• anatomical dissection;
  • alternating dissection;
  • reciprocal peer teaching


The way in which anatomy is taught to first year medical students at the University of North Carolina at Chapel Hill was recently changed, so that first year students are now divided into two groups that dissect alternately. The effect of this change on both written and practical test performance was analyzed by comparing grades from 2004 with those from the previous year (2003), when students performed all the dissections.
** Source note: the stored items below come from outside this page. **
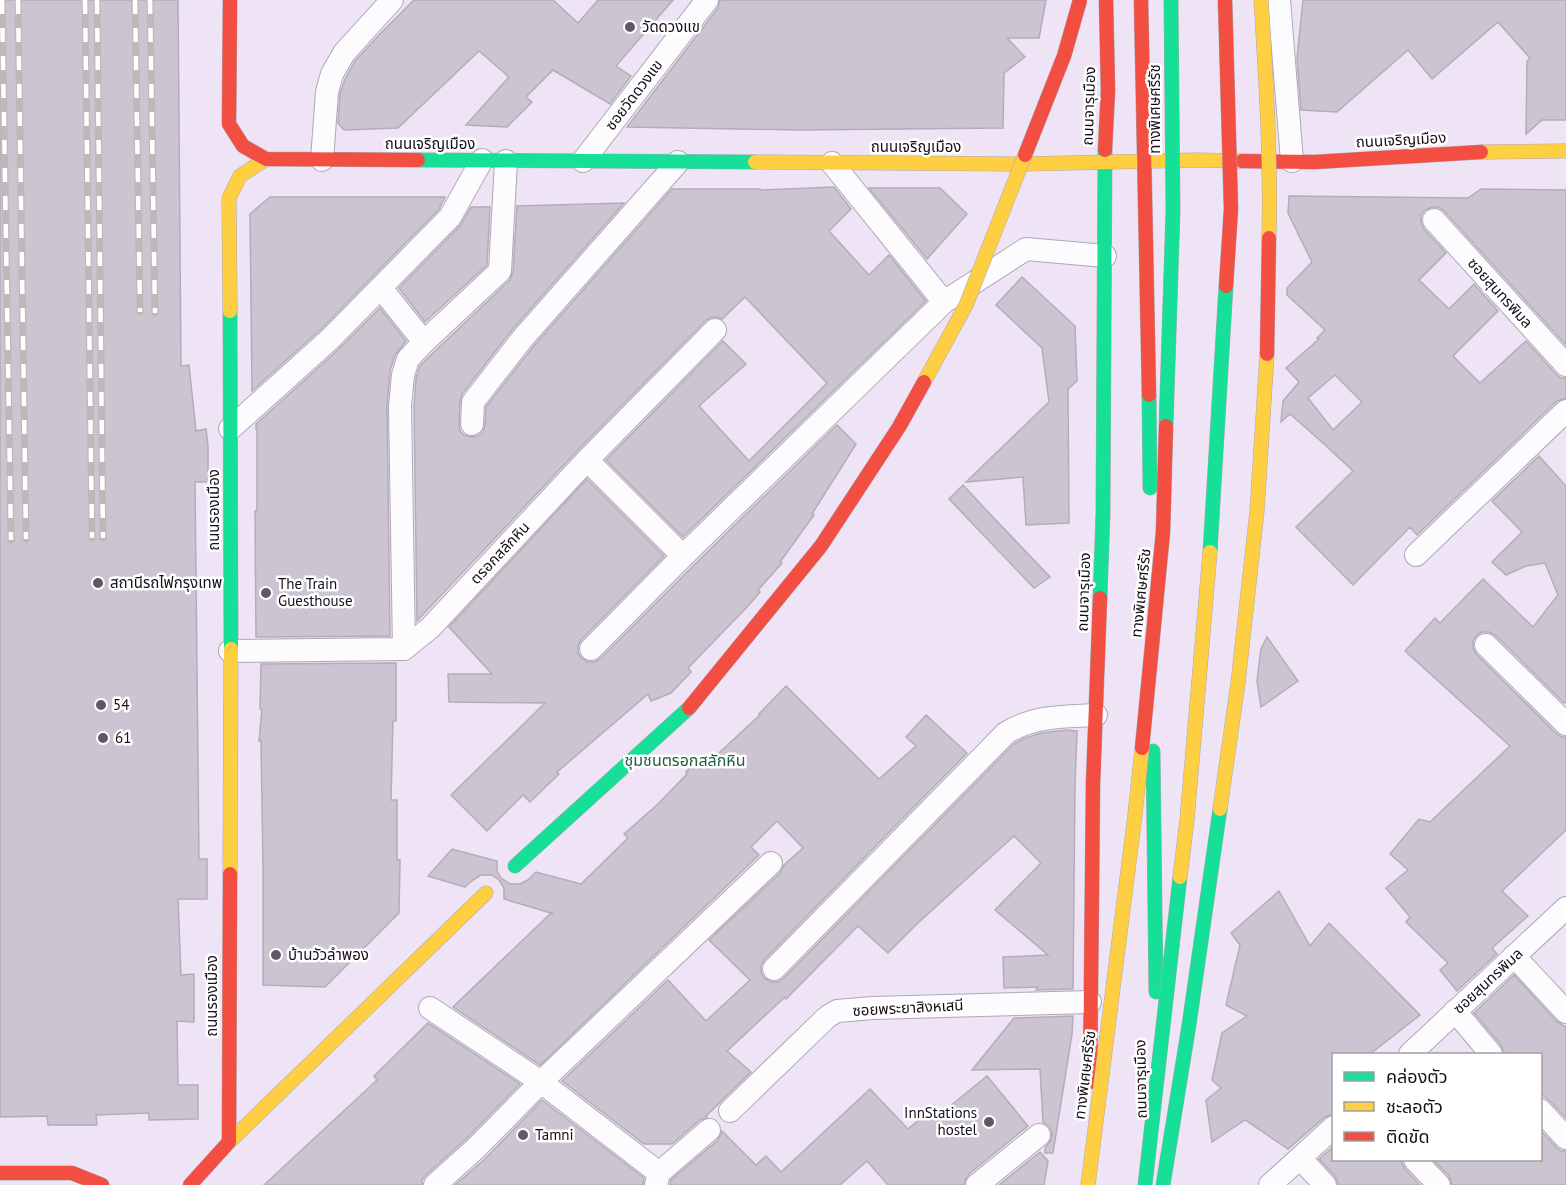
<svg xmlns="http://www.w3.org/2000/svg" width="1566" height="1185" viewBox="0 0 1566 1185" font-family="'PT Sans','Noto Sans Thai',sans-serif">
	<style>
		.building { fill: #ccc5d1; stroke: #b4acb9; stroke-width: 1.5; fill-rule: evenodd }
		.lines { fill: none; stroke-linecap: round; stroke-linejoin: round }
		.street-casing { stroke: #afa8b4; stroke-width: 24 }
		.fast-casing { stroke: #afa8b4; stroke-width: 15 }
		.slow-casing { stroke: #afa8b4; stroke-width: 15 }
		.jam-casing { stroke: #afa8b4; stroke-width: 15 }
		.street { stroke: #fcfbfe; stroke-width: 22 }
		.fast { stroke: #16e098; stroke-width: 14 }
		.slow { stroke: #ffcf43; stroke-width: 14 }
		.jam { stroke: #f24e42; stroke-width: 14 }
		.rail-casing { stroke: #bbb9bc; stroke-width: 7 }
		.rail { stroke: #fff; stroke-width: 4.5; stroke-dasharray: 14; stroke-linecap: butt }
		.fast-bridge-casing { stroke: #afa8b4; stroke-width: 15; stroke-linecap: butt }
		.slow-bridge-casing { stroke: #afa8b4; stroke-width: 15; stroke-linecap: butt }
		.jam-bridge-casing { stroke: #afa8b4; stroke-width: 15; stroke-linecap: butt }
		.fast-bridge { stroke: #16e098; stroke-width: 14 }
		.slow-bridge { stroke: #ffcf43; stroke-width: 14 }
		.jam-bridge { stroke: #f24e42; stroke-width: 14 }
		.poi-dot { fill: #605965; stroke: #fff; stroke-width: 2 }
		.labels { text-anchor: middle; stroke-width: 5; stroke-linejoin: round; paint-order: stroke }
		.poi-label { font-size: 15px; fill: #140e18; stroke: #fff; text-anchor: start }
		.street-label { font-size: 15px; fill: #140e18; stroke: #fff }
		.neighbourhood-label { font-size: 16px; fill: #1f5f43; stroke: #fff }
	</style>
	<rect width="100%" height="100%" fill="#eee4f5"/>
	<g class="building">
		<path d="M0,0h178l3,366 8,-1 7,66 10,-2 2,17v36h-13l4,377h8v40h-29l3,76 13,-1v48l-17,-1 1,64h20v34l-49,1v-7l-53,2 1,10h-49l-1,-9 -47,1z"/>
		<path d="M414,0h139l25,23 20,-23h75l-57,66 15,10 -21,28 -57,-34 -27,27 6,5 -25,25 -41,-2 43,-48 -30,-26 -81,77 -54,2 -6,-7 2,-29 5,-15 10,-18 24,-26z"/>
		<path d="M720,0h326l-7,38h-32l18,19 -21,16 -1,55 -205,2 -171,-3 91,-119z"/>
		<path d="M1303,0h263v120h-24l-16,14 1,-73 3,-3 -32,-36 -66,57 -24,-29 -71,62 -36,-2 -4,-52z"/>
		<path d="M834,187l17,22 -22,22 40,44 20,-20 37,46 -243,236 -77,-77 117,-119 23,23 -47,42 50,55 78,-78 -82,-86 -23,22 -4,-2h-6l-6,3 -129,131 -160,170 -3,-214 2,-29 4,-12 14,-14 76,-72 3,-8 4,-66 107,-3 -112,127 -50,64 -2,7 -1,23 1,7 4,4 7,2 7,-1 5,-4 2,-7 1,-18 46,-59 140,-159h88v1z"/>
		<path d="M869,188h71l27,26 -40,45z"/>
		<path d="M1481,189l85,1v155l-122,-134 -6,-4h-6l-7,3 -4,5v7l3,7 22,24 -27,27 30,29 25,-25 24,27 -45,45 27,27 46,-42 30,33 5,4h5v20l-9,3 -140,134 -7,-8 -57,58 -57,-58 57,-56 -30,-28 -33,-29 -9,8 2,-21 16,-19 -13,-14 33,-29 -2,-1 8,-8 -38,-35v-7l25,-26 -24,-49 1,-17 179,2zM1335,375l27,27 -29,28 -25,-32z"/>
		<path d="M270,197h175l-6,12 -118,120 -69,62 -2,-177z"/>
		<path d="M471,207h19l-3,58 -62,57 -26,-34 61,-62z"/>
		<path d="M1022,277l53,49 2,55 -9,8 1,134 -43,2 -3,-48 -57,5 83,-80 -7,-54 -46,-43z"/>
		<path d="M380,308l26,33 -11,14 -5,16 -3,34 3,231 -134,1 -1,-126h2v-82h-1v-5l83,-75z"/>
		<path d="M837,425l19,19 -44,70 2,1 -34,47 2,1 -24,27 2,2 -12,14 -60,62 3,4 -20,21 -20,8 -3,-7 -91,78 2,2 -29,28 -7,-7 -36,36 -36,-36 94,-92 -96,-1 -1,-28h44l-43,-47 138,-148 77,77 -83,84 -3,6v7l3,5 7,4h7l6,-4 92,-92z"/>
		<path d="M1539,456l27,30v216l-2,1 -69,-68 -6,-3h-7l-5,3 -4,6v7l4,7 80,79 5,3h4v93l-64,61 26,25 -36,32 5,6 -40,37 -17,-21 8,-7 -42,-41 4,-5 -24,-29 22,-18 -18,-16 29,-35 11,3 80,-76 -105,-95 30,-33 5,5 43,-44 50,48 25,-32 -13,-32 -19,3 -20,9 -14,-13 30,-30 -30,-31z"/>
		<path d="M963,485l26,28 61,64 -16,11 -85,-89z"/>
		<path d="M1267,637l31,44 -37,26 -4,-26 4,-32z"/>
		<path d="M396,663v58h-3l-2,79h6v60h3l-1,53 -74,74 -62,-2v-119l-2,-126 -2,1 3,-32h-2l1,-45z"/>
		<path d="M786,686l93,93 37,-33 -10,-9 20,-22 41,38 -203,207 -3,6v6l3,6 7,4h7l6,-4 230,-234 9,-5 18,-6 26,-3 10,1 -2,52 -2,206 -37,1 2,-3 -34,1 -1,-31 45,-2 -53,-45 46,-47 -27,-27 -95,86 -31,31 -30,-27 -72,73 -1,-2 -58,54 24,21 -45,44 1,1 -7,3 -28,24h-28l-82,-63 106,-101 38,41 44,-41 -41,-40 71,-67 4,-8 19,-17 -26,-27 -26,26 8,8 -219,210 -87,-58 97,-93h4l-50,-15v-11l-5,-8 -7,-5h-11l-8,5 -8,7 -37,-11 24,-27 45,12v10l4,7 9,6h10l8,-4 8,-8 45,12 47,-46 -4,-4 34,-30 29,-30 -1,-2 16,-15 6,6 52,-48 -1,-1z"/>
		<path d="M1279,891l31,55 19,-23 91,92 -50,39h-36v60l-9,3 -37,32 -43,-29 -33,22 -6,-42 15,-12 -9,-8 10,-47 25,-17 -21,-11 14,-60 -9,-12z"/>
		<path d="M1514,975l42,46 10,6v91l-16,-17 -10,-8v-39h-35l-4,-9 -27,-32z"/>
		<path d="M1073,1016l-1,18 -19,119h-8v-5l6,-8 1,-6 -2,-7 -7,-5 -3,-53 -68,1 42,-52z"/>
		<path d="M428,1023l92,61 -54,55 -40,36 -4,5v5h-158l97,-90 16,-15 -3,-4z"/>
		<path d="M987,1076l41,50 -59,48 -4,6 -1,5h-76l-21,-24 -27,24h-170l1,-5 47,-40 4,-9 34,34 10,-9 15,16 89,-83 38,40 24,-20 6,7z"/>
		<path d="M542,1100l102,78 -1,7h-188l30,-26z"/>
		<path d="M1540,1130l16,17 5,4h5v34h-114l-3,-9 -16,-16h107z"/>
		<path d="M1334,1146v14h68v4l3,5 15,16h-81l-4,-9 -16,-17z"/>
		<path d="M1040,1152l8,9 -4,24h-45z"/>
	</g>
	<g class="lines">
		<defs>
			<g id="street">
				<path d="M1279,0l13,161"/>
				<path d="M322,160l5,-68 5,-18 12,-21 48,-53"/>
				<path d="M583,161l124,-161"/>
				<path d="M832,163l112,139"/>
				<path d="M1434,220l132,145"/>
				<path d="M381,288l43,54"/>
				<path d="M472,424l1,-22 49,-63 156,-177"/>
				<path d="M230,429l100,-90 120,-122 32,-57"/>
				<path d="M587,460l96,96"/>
				<path d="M1416,555l150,-144"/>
				<path d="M1486,645l80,79"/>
				<path d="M404,649l-4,-243 3,-31 5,-16 16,-17 76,-71 6,-110"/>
				<path d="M591,649l92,-93 261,-254 82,-53 79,7"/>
				<path d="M230,651l174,-2 26,-21 157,-168 128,-130"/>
				<path d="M1514,956l52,56"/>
				<path d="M774,969l232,-236c29,-18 57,-16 90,-18"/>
				<path d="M430,1008l111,74 118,91"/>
				<path d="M1455,1011l36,43"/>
				<path d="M1410,1054l156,-146"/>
				<path d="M1540,1110l26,28"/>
				<path d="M730,1111l95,-92 5,-4 7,-4 36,-3 217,-6"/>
				<path d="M1300,1158l25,27"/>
				<path d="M1415,1160l24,25"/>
				<path d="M435,1185l40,-36 66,-67 230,-219"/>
				<path d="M656,1185l3,-12 50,-43"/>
				<path d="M977,1185l62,-50"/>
				<path d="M1270,1185l64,-58"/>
			</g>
			<g id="fast">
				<path d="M418,160l337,2"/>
				<path d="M230,311l1,338"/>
				<path d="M1149,395l1,93"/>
				<path d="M1100,598l3,-85 2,-363"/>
				<path d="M1153,751l3,241"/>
				<path d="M515,866l174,-158"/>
				<path d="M1163,1185l26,-160 31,-216"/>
			</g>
			<g id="slow">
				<path d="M1481,152l85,-1"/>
				<path d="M755,162l270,2 171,-4 46,1"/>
				<path d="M230,311l-1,-113 11,-22 26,-17"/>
				<path d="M1220,809l18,-126 19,-172 10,-157"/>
				<path d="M230,874l1,-225"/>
				<path d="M229,1142l257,-249"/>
			</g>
			<g id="jam">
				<path d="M230,0l-1,124 14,22 23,13 152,1"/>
				<path d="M1141,0l8,395"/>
				<path d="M1105,150l3,-60 -2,-90"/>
				<path d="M1242,161l73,1 166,-10"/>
				<path d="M1090,1082l3,-298 7,-186"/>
				<path d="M0,1173h72l30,12"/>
				<path d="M190,1185l39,-43 1,-268"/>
			</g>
		</defs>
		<use href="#street" class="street-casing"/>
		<use href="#fast" class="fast-casing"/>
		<use href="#slow" class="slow-casing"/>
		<use href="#jam" class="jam-casing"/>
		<use href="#street" class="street"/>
		<use href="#fast" class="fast"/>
		<use href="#slow" class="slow"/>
		<use href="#jam" class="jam"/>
		<defs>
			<g id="rail">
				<path d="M2,0l9,540"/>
				<path d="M18,0l8,539"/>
				<path d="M85,0l7,538"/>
				<path d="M97,0l6,538"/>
				<path d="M135,0l5,312"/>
				<path d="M150,0l5,313"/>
			</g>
		</defs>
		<use href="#rail" class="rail-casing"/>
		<use href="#rail" class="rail"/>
		<defs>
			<g id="fast-bridge">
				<path d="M1166,426l7,-216 -2,-210"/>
				<path d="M1210,552l16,-266"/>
				<path d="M1145,1185l35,-308"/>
			</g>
			<g id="slow-bridge">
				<path d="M1261,0c5,79 10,159 8,238"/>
				<path d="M924,382l42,-77 59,-150"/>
				<path d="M1180,877l7,-57 23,-268"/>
				<path d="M1088,1185l47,-370 7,-67"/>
			</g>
			<g id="jam-bridge">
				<path d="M1225,0l6,209 -5,77"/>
				<path d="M1025,155l39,-99 16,-56"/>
				<path d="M1267,354l2,-116"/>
				<path d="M689,708l132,-162 78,-119 25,-45"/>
				<path d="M1142,748l21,-216 3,-106"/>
			</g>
		</defs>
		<use href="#fast-bridge" class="fast-bridge-casing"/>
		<use href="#slow-bridge" class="slow-bridge-casing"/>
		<use href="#jam-bridge" class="jam-bridge-casing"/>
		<use href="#fast-bridge" class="fast-bridge"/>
		<use href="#slow-bridge" class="slow-bridge"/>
		<use href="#jam-bridge" class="jam-bridge"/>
	</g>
	<g class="poi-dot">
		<circle cx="630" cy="27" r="6"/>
		<circle cx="98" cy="583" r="6"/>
		<circle cx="266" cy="593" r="6"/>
		<circle cx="101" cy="705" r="6"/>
		<circle cx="103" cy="738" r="6"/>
		<circle cx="276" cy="955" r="6"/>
		<circle cx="989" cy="1122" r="6"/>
		<circle cx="523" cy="1135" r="6"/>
	</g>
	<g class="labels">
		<g class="poi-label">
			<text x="642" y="32">วัดดวงแข</text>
			<text x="110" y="588">สถานีรถไฟกรุงเทพ</text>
			<text x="278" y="589">The Train<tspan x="278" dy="17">Guesthouse</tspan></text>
			<text x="113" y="710">54</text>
			<text x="115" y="743">61</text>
			<text x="288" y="960">บ้านวัวลำพอง</text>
			<text x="977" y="1118" text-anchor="end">InnStations<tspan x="977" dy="17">hostel</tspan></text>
			<text x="535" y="1140">Tamni</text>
		</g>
		<g class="street-label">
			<text transform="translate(634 95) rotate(-53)" y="5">ซอยวัดดวงแข</text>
			<text transform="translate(1089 106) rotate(-88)" y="5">ถนนจารุเมือง</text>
			<text transform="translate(1155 109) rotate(-90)" y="5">ทางพิเศษศรีรัช</text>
			<text transform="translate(1401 140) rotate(-3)" y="5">ถนนเจริญเมือง</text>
			<text x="430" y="149">ถนนเจริญเมือง</text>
			<text x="916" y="152">ถนนเจริญเมือง</text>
			<text transform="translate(1500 293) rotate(48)" y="5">ซอยสุนทรพิมล</text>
			<text transform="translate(214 510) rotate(-90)" y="5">ถนนรองเมือง</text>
			<text transform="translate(500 553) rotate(-47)" y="5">ตรอกสลักหิน</text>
			<text transform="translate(1084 592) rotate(-88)" y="5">ถนนจารุเมือง</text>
			<text transform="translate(1141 593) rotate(-84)" y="5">ทางพิเศษศรีรัช</text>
			<text transform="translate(1488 981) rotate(-43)" y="5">ซอยสุนทรพิมล</text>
			<text transform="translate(212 996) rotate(-90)" y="5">ถนนรองเมือง</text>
			<text transform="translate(908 1008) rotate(-3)" y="5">ซอยพระยาสิงหเสนี</text>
			<text transform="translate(1085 1075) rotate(-83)" y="5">ทางพิเศษศรีรัช</text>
			<text transform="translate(1141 1079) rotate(-91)" y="5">ถนนจารุเมือง</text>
		</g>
		<g class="neighbourhood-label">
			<text x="685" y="766">ชุมชนตรอกสลักหิน</text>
		</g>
	</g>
	<rect x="1332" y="1053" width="210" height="108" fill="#ffffff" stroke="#a19fa3" stroke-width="1.5"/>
	<rect x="1344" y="1072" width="30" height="9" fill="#16e098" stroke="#a19fa3" stroke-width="1.5"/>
	<text x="1386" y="1083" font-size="18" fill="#140e18">คล่องตัว</text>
	<rect x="1344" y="1102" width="30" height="9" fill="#ffcf43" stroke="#a19fa3" stroke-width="1.5"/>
	<text x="1386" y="1113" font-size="18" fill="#140e18">ชะลอตัว</text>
	<rect x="1344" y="1132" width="30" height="9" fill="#f24e42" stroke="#a19fa3" stroke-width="1.5"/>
	<text x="1386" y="1143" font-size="18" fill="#140e18">ติดขัด</text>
</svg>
A statistically significant decrease (P ≤ 0.05) from 2003 was noted on three of the four written test scores in 2004, while practical examination scores in 2004 fluctuated from lower to higher than those in 2003, depending on the unit of material being covered. However, the number of students failing each of the examinations (written and practical combined) was statistically greater on only one of the four examinations in 2004. Scores of the two groups dissecting alternately in 2004 were essentially the same on the practical examinations. There was no difference in the number of questions answered incorrectly between these two groups in the two practical examinations where comparisons were made. Furthermore, students who dissected a particular structure did not score significantly better on practical questions concerning that structure than students who had not dissected it. The effect of the availability of step-by-step dissection videos on student practical examination scores is also discussed. We conclude that the change in the curriculum had a significant impact on the students' written examination performance, given the same material in the course. The reasons for this include student course load, increased need for self-study, and a loss of a learning opportunity in the dissection laboratory, all of which affect student comprehension and retention of the material and their ability to use it in problem solving. Clin. Anat. 20:315–321, 2007. © 2006 Wiley-Liss, Inc.